What the task requires: Your copy should match the records exactly, except that no pictures appear in it.

Collected data:
—————
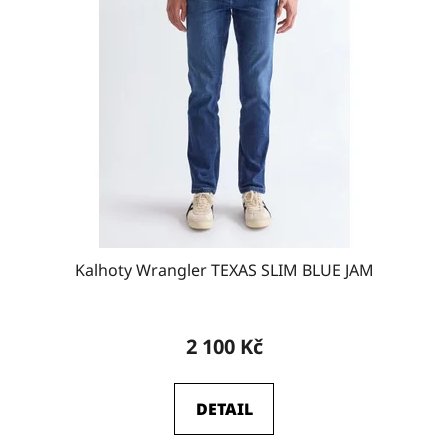
W38-L32
15
W38-L34
18
W38-L36
9
W40-L30
15
Kalhoty Wrangler TEXAS SLIM BLUE JAM
W40-L32
13
2 100 Kč
W40-L34
17
DETAIL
—————
Response:
W38-L32
15
W38-L34
18
W38-L36
9
W40-L30
15
Kalhoty Wrangler TEXAS SLIM BLUE JAM
W40-L32
13
2 100 Kč
W40-L34
17
DETAIL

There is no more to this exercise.